We're always going to degrade our environment because we refuse to accept the reality of what we do. And how we (deliberately) confuse ourselves by misusing words to appease our guilt and complicity. And continue our profits, of course.

We're now dealing with multiple generations of morons who are physically, emotionally and mentally removed from the real world in which they live and take their substance and sustenance. They're "smart", many of them, about how to do so, and how to make things, but their ignorant about the real costs.

Even worse, they don't care, because their entire living experience has been to remain distant and insulated from reality. They've fabricated and machined and furthered a entire civilization that has forgotten basic truths and are extremely puzzled and confused by the few that seek to remind humanity that this chosen path is highly destructive, even suicidal. Lethal.
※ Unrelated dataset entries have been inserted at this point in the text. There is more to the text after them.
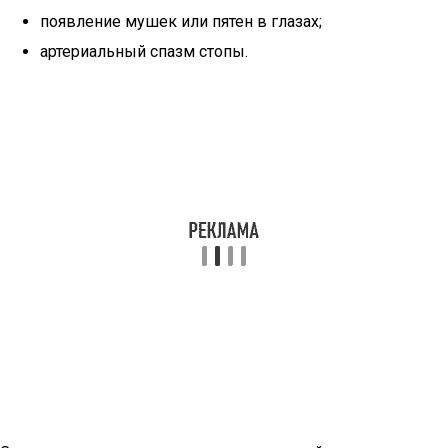
появление мушек или пятен в глазах;
артериальный спазм стопы.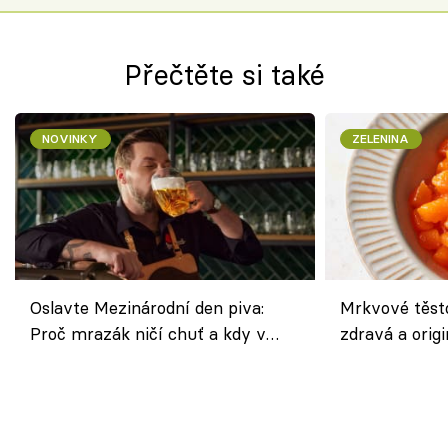
Přečtěte si také
NOVINKY
ZELENINA
Oslavte Mezinárodní den piva:
Mrkvové těst
Proč mrazák ničí chuť a kdy v
zdravá a origi
horku vsadit na šnyt?
klasiky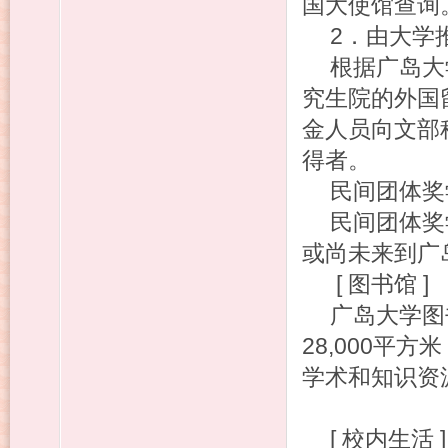
国大使馆查询
2．由大学
根据广岛大
究生院的外国
金人员向文部
得者。
民间团体奖
民间团体奖
或尚未来到广
[ 图书馆 ]
广岛大学图
28,000平
学术和知识资
[ 校内生活 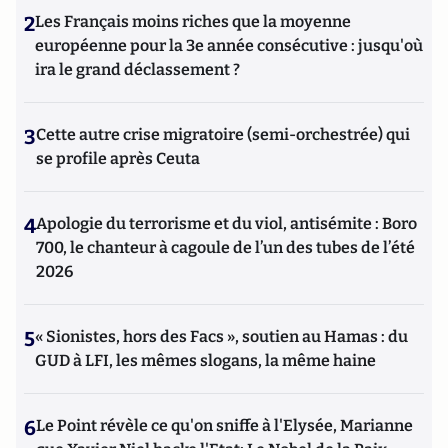
2
Les Français moins riches que la moyenne
européenne pour la 3e année consécutive : jusqu'où
ira le grand déclassement ?
3
Cette autre crise migratoire (semi-orchestrée) qui
se profile après Ceuta
4
Apologie du terrorisme et du viol, antisémite : Boro
700, le chanteur à cagoule de l’un des tubes de l’été
2026
5
« Sionistes, hors des Facs », soutien au Hamas : du
GUD à LFI, les mêmes slogans, la même haine
6
Le Point révèle ce qu'on sniffe à l'Elysée, Marianne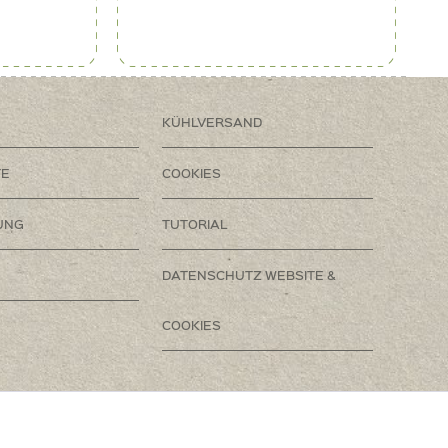
KÜHLVERSAND
TE
COOKIES
UNG
TUTORIAL
DATENSCHUTZ WEBSITE &
COOKIES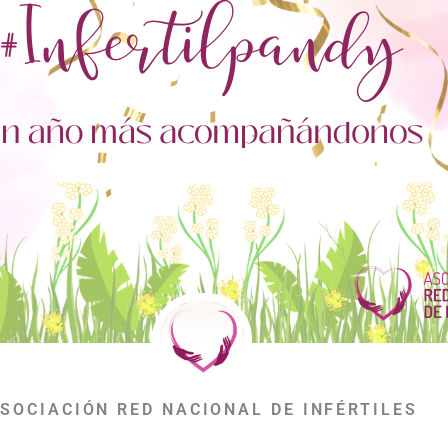
SOCIACIÓN RED NACIONAL DE INFÉRTILES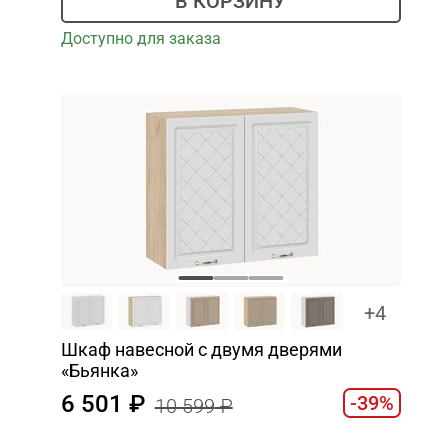
В КОРЗИНУ
Доступно для заказа
+4
Шкаф навесной c двумя дверями
«Бьянка»
6 501
-39%
10 599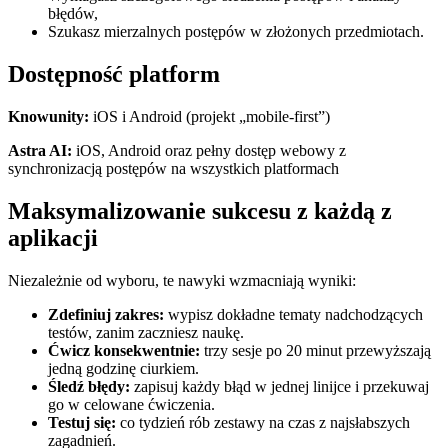
błędów,
Szukasz mierzalnych postępów w złożonych przedmiotach.
Dostępność platform
Knowunity:
iOS i Android (projekt „mobile-first”)
Astra AI:
iOS, Android oraz pełny dostęp webowy z
synchronizacją postępów na wszystkich platformach
Maksymalizowanie sukcesu z każdą z
aplikacji
Niezależnie od wyboru, te nawyki wzmacniają wyniki:
Zdefiniuj zakres:
wypisz dokładne tematy nadchodzących
testów, zanim zaczniesz naukę.
Ćwicz konsekwentnie:
trzy sesje po 20 minut przewyższają
jedną godzinę ciurkiem.
Śledź błędy:
zapisuj każdy błąd w jednej linijce i przekuwaj
go w celowane ćwiczenia.
Testuj się:
co tydzień rób zestawy na czas z najsłabszych
zagadnień.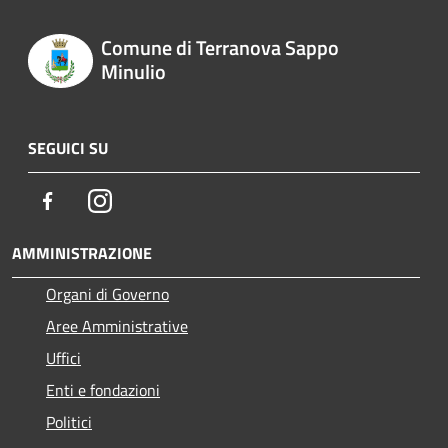
Comune di Terranova Sappo
Minulio
SEGUICI SU
Facebook
Instagram
AMMINISTRAZIONE
Organi di Governo
Aree Amministrative
Uffici
Enti e fondazioni
Politici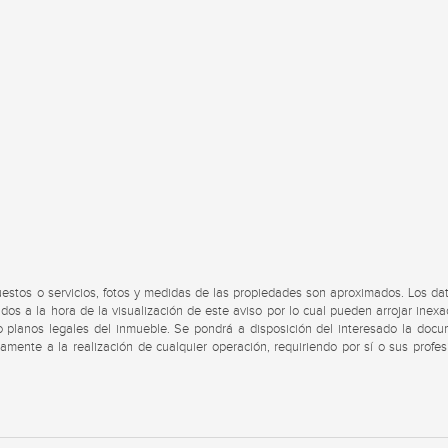
uestos o servicios, fotos y medidas de las propiedades son aproximados. Los da
dos a la hora de la visualización de este aviso por lo cual pueden arrojar inexa
s o planos legales del inmueble. Se pondrá a disposición del interesado la doc
viamente a la realización de cualquier operación, requiriendo por sí o sus profes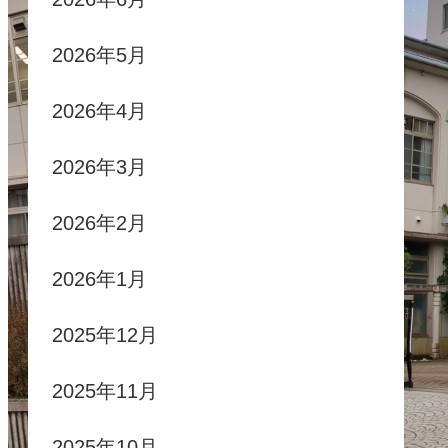
2026年5月
2026年4月
2026年3月
2026年2月
2026年1月
2025年12月
2025年11月
2025年10月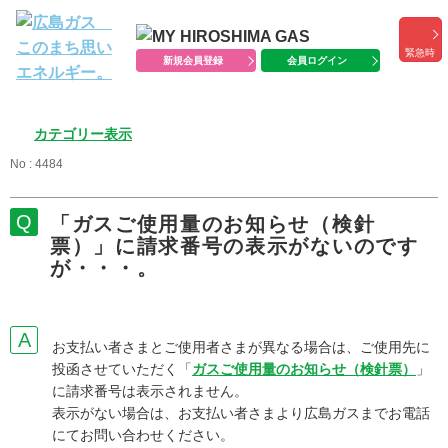
緊急時
新規会員登録
会員ログイン
カテゴリー表示
No : 4484
「ガスご使用量のお知らせ（検針
票）」に請求番号の表示がないのです
が・・・。
お支払い者さまとご使用者さまが異なる場合は、ご使用先に
投函させていただく「
ガスご使用量のお知らせ（検針票）
」
に請求番号は表示されません。
表示がない場合は、お支払い者さまより広島ガスまでお電話
にてお問い合わせください。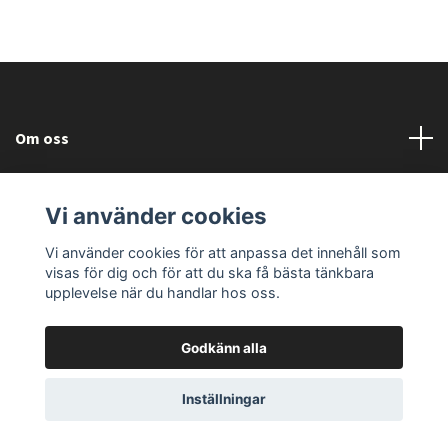
Om oss
Läs mer
Vi använder cookies
Sociala medier
Vi använder cookies för att anpassa det innehåll som
visas för dig och för att du ska få bästa tänkbara
upplevelse när du handlar hos oss.
Godkänn alla
© 2026 Fallorka Design and Company
Powered by Quickbutik
Inställningar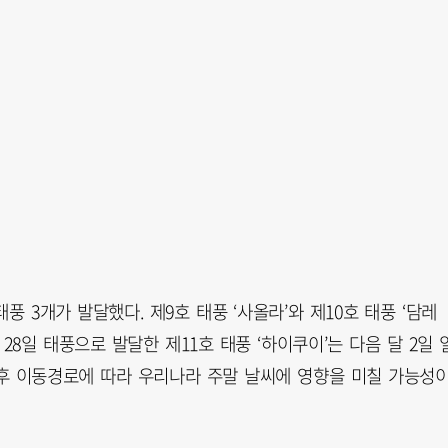
풍 3개가 발달했다. 제9호 태풍 ‘사올라’와 제10호 태풍 ‘담레
28일 태풍으로 발달한 제11호 태풍 ‘하이쿠이’는 다음 달 2일 
후 이동경로에 따라 우리나라 주말 날씨에 영향을 미칠 가능성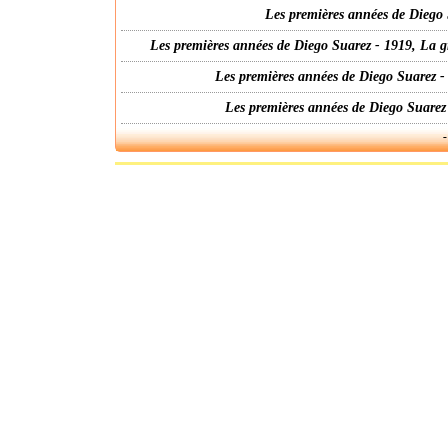
Les premières années de Diego 
Les premières années de Diego Suarez - 1919, La g
Les premières années de Diego Suarez -
Les premières années de Diego Suarez
-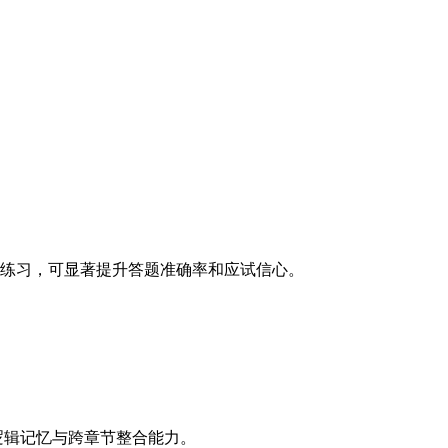
反复练习，可显著提升答题准确率和应试信心。
逻辑记忆与跨章节整合能力。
They've even had numerous laws passed to ensure that their view of life, living, civilization and the fabricated reality of human existence is maintained at the cost of killing and destroying everything else.

All of these people are Reapers. But they're in charge and will remain in control. They cannot be reached with reason, facts, evidence or costs because it reveals their guilt and complicity. So words with truth just go ignored, or sometimes you just go to jail if you try too hard to break through their brain cloud.

Those of who write about all of this well know that it is futile. The Juggernaut of civilization continues unabated, no matter what evidence or facts are revealed.